**What you are asked to do:** Would you please write out each of the entries below exactly, omitting pictures?

Working data START

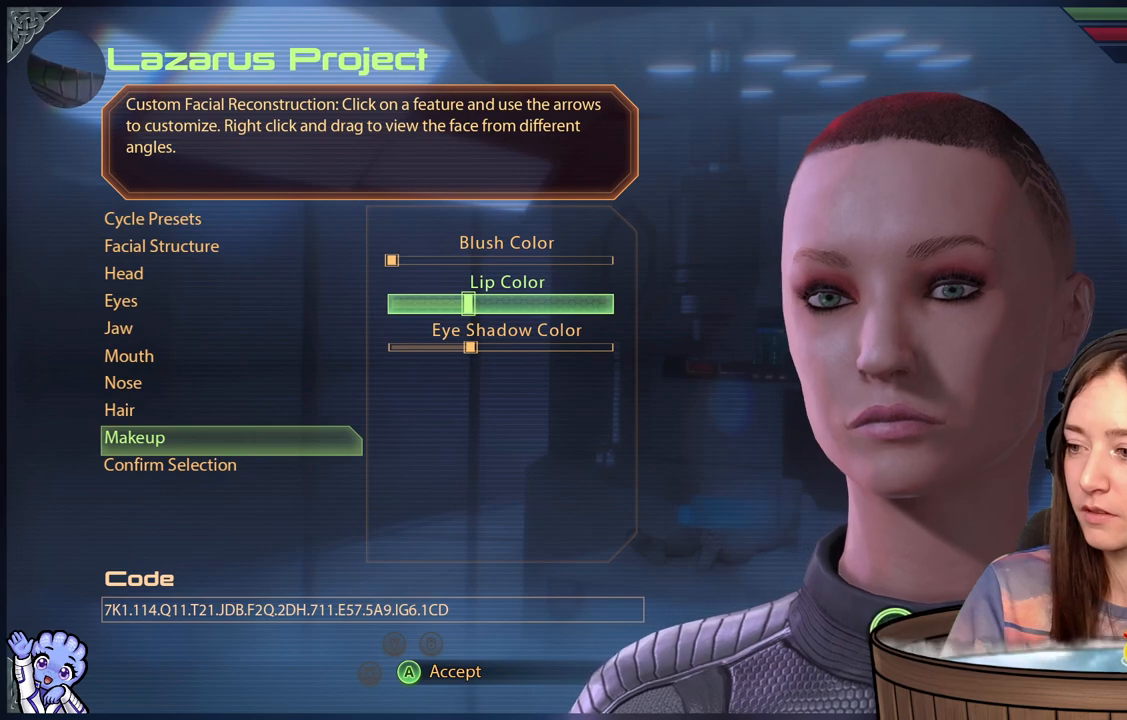
{"buttons": [], "left_stick": "right", "right_stick": "center", "events": [[333, "left_stick", "right"]]}
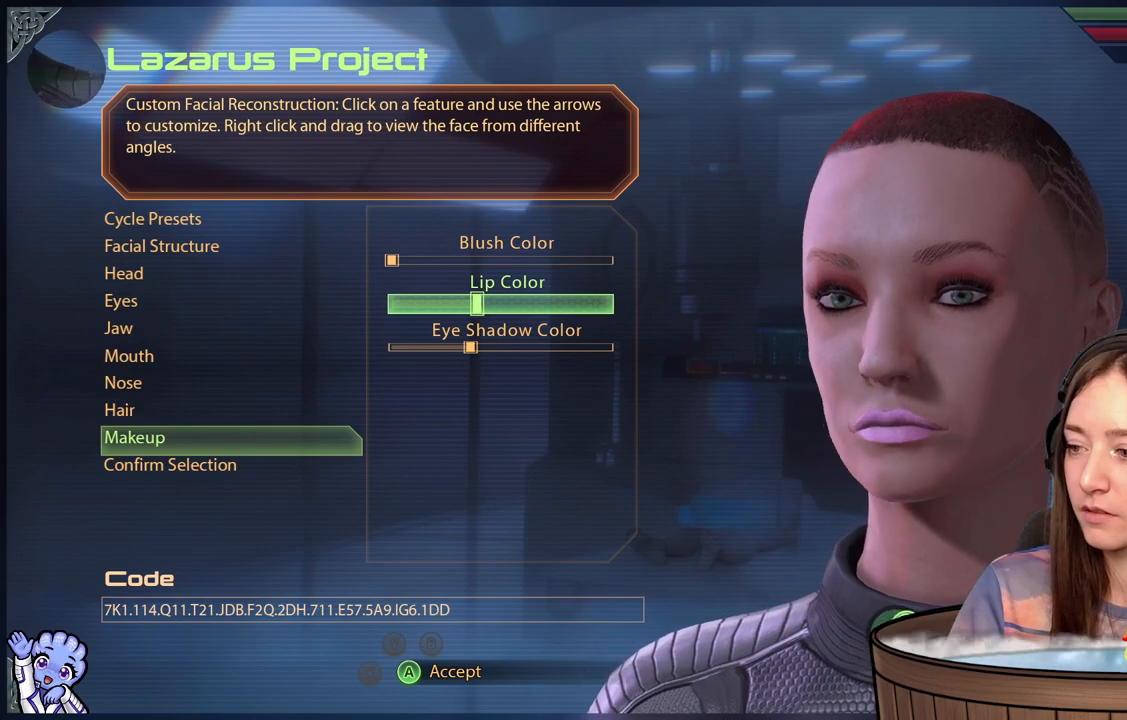
{"buttons": [], "left_stick": "right", "right_stick": "center", "events": [[33, "left_stick", "center"], [350, "left_stick", "right"]]}
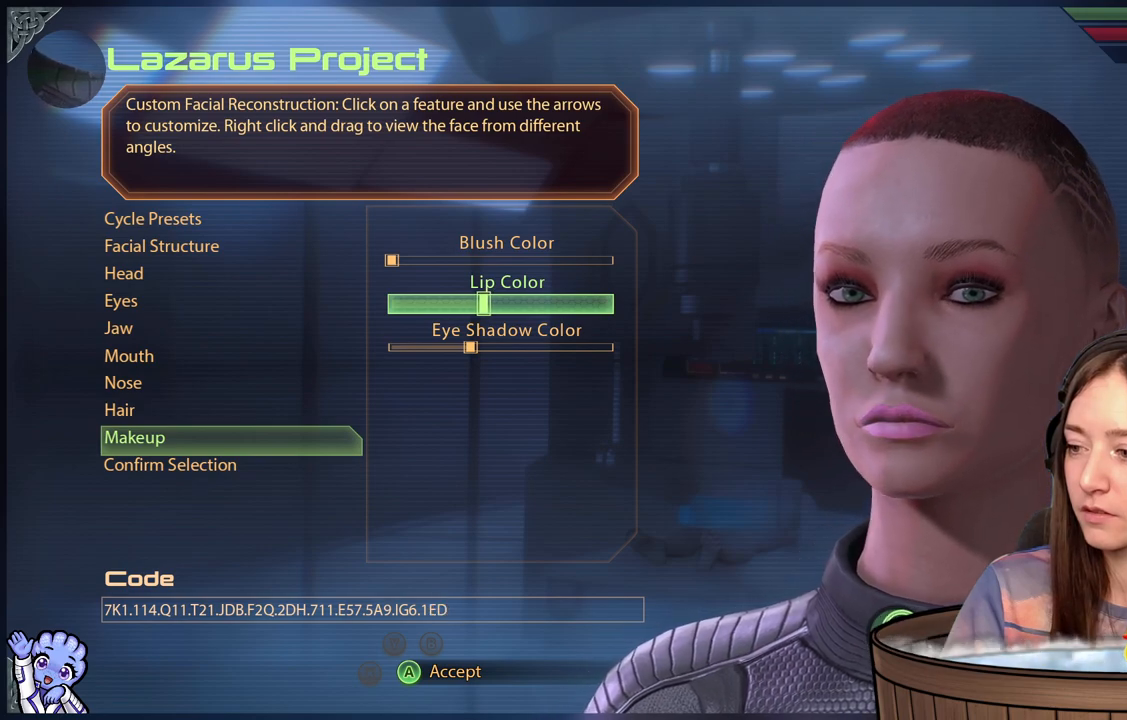
{"buttons": [], "left_stick": "right", "right_stick": "center", "events": [[50, "left_stick", "center"], [150, "left_stick", "left"], [350, "left_stick", "center"], [467, "left_stick", "right"]]}
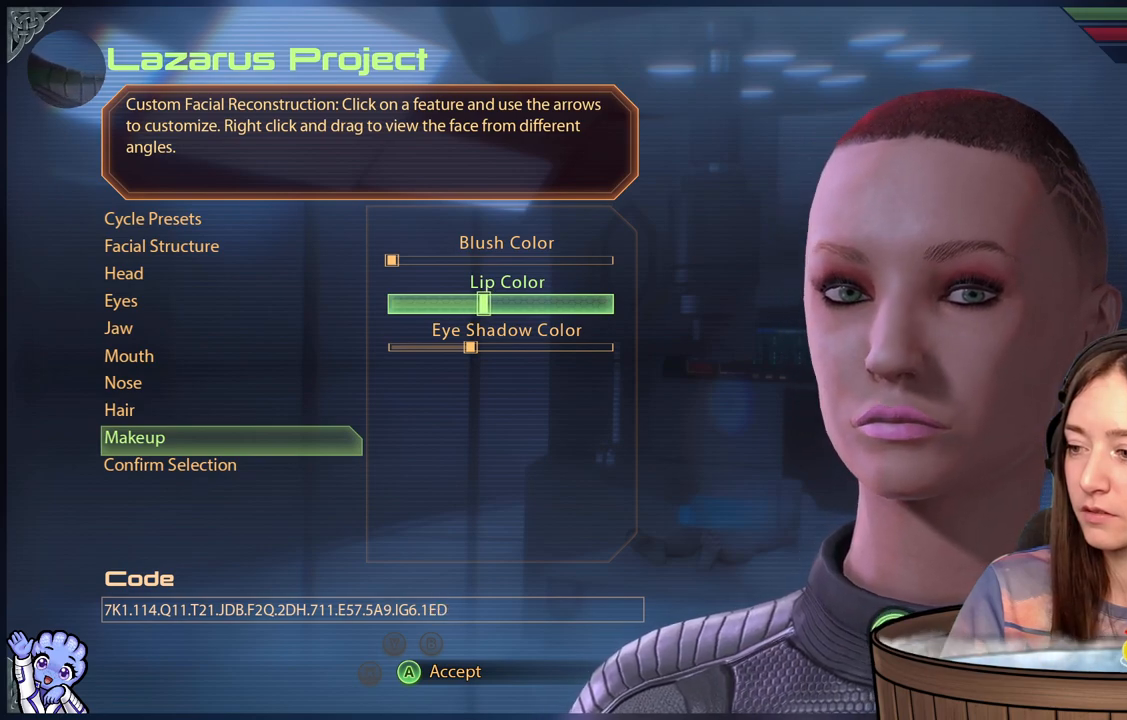
{"buttons": [], "left_stick": "right", "right_stick": "center", "events": [[167, "left_stick", "center"], [217, "left_stick", "right"], [317, "left_stick", "center"], [500, "left_stick", "right"]]}
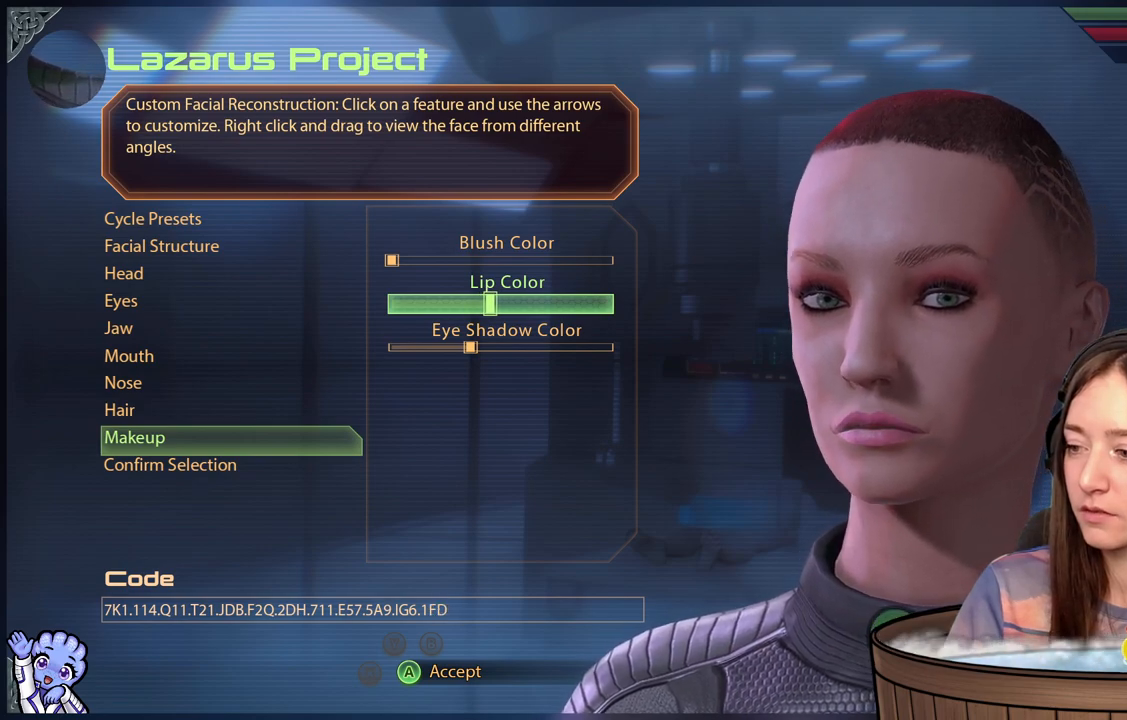
{"buttons": [], "left_stick": "center", "right_stick": "center", "events": [[200, "left_stick", "center"]]}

Working data END

**Response to this exercise:**
{"buttons": [], "left_stick": "right", "right_stick": "center", "events": [[333, "left_stick", "right"]]}
{"buttons": [], "left_stick": "right", "right_stick": "center", "events": [[33, "left_stick", "center"], [350, "left_stick", "right"]]}
{"buttons": [], "left_stick": "right", "right_stick": "center", "events": [[50, "left_stick", "center"], [150, "left_stick", "left"], [350, "left_stick", "center"], [467, "left_stick", "right"]]}
{"buttons": [], "left_stick": "right", "right_stick": "center", "events": [[167, "left_stick", "center"], [217, "left_stick", "right"], [317, "left_stick", "center"], [500, "left_stick", "right"]]}
{"buttons": [], "left_stick": "center", "right_stick": "center", "events": [[200, "left_stick", "center"]]}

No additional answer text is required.